In fact, there are few or any arguments not to run a uniformly FreeBSD environment except for legacy binary issues such as SVM, i18n, Chasen, Sleepycat and so on. One of the arguments in favor of Linux touches the UFS/FFS versus ext3 or ReiserFS debate. It is true, ext3 is somewhat faster than UFS/FFS, but ext3 is also less stable and therefore more dangerous than UFS/FFS, more so with ReiserFS. The choice, then, is clear when data-protection is made a priority, as it is in our architecture. ReiserFS is something we have used to side-step the need for an inode table for filesystems, allowing a filesystem to grow to hundreds of millions of objects in some cases. More recently, however, we have made a decision to move away from this model for several reasons: loss of objects is a very real threat with ReiserFS, filesystems with that many objects are hard to manage (move, transfer, archive) and filesystems over a certain number of gigabytes are undesirable for this same reason, not to mention Lucene has a limit of X number of objects and Y number of gigabytes it can reasonably be expected to manage per index. And, obviously, Lucene is effectively agnostic about UFS/FFS versus ext3 because the indeces are held in large files where platter RPM is as much a factor as the relative speed of the filesystem for I/O, and Lucene's "MAILDIR" type object store format allows fast-traversal of actual objects (eg, files). I'm fairly certain that if we tested a UFS Lucene index versus an ext3 index, the speeds would be marginally different, or at least within acceptable parameters.

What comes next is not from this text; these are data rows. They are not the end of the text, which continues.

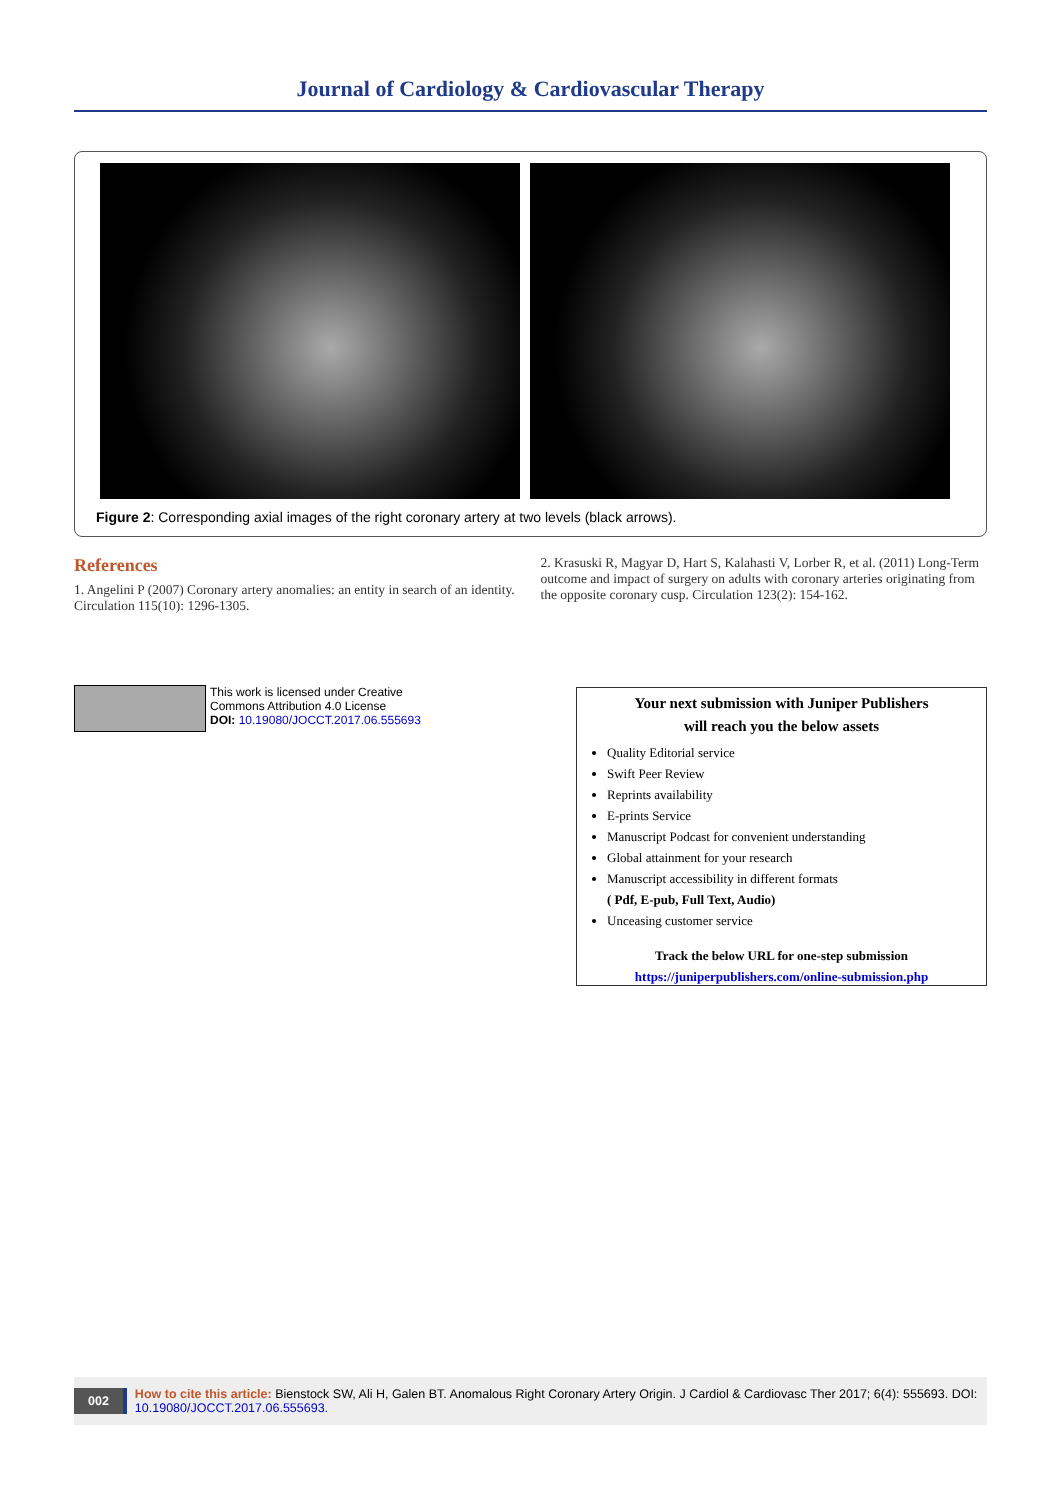Journal of Cardiology & Cardiovascular Therapy
Figure 2: Corresponding axial images of the right coronary artery at two levels (black arrows).
References
1. Angelini P (2007) Coronary artery anomalies: an entity in search of an identity. Circulation 115(10): 1296-1305.
2. Krasuski R, Magyar D, Hart S, Kalahasti V, Lorber R, et al. (2011) Long-Term outcome and impact of surgery on adults with coronary arteries originating from the opposite coronary cusp. Circulation 123(2): 154-162.
This work is licensed under Creative
Commons Attribution 4.0 License
DOI: 10.19080/JOCCT.2017.06.555693
Your next submission with Juniper Publishers
will reach you the below assets
Quality Editorial service
Swift Peer Review
Reprints availability
E-prints Service
Manuscript Podcast for convenient understanding
Global attainment for your research
Manuscript accessibility in different formats
( Pdf, E-pub, Full Text, Audio)
Unceasing customer service
Track the below URL for one-step submission
https://juniperpublishers.com/online-submission.php
002 How to cite this article: Bienstock SW, Ali H, Galen BT. Anomalous Right Coronary Artery Origin. J Cardiol & Cardiovasc Ther 2017; 6(4): 555693. DOI: 10.19080/JOCCT.2017.06.555693.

So, in fact, the question of what the standard is can be answered succinctly enough for the sanity of upper management and project managers: if the platform allows, the OS will be one of Debian Linux or Ubuntu Linux, except for MySQL servers, which will run FreeBSD. All other machines will run FreeBSD, unless there is a package dependency that requires a Microsoft platform; however the onus is on project management to remove all Microsoft dependencies and that objective has been in place since 2005. All other distributions and platforms are supported as legacy platforms to be aged out and replaced with one of the above stated platforms.

Hopefully I have made myself clear on this issue and we can put this to rest. Thank you and have a good weekend.
Hopefully this will shut down the Project Manager interference into my fiefdom. Or, you will see me soon blogging about job hunting in the Bay Area.

2 comments:

Mister said...

Whoa, dude. That was in-depth. I hope you got your way!

dr von drinkensnorten said...

we'll see..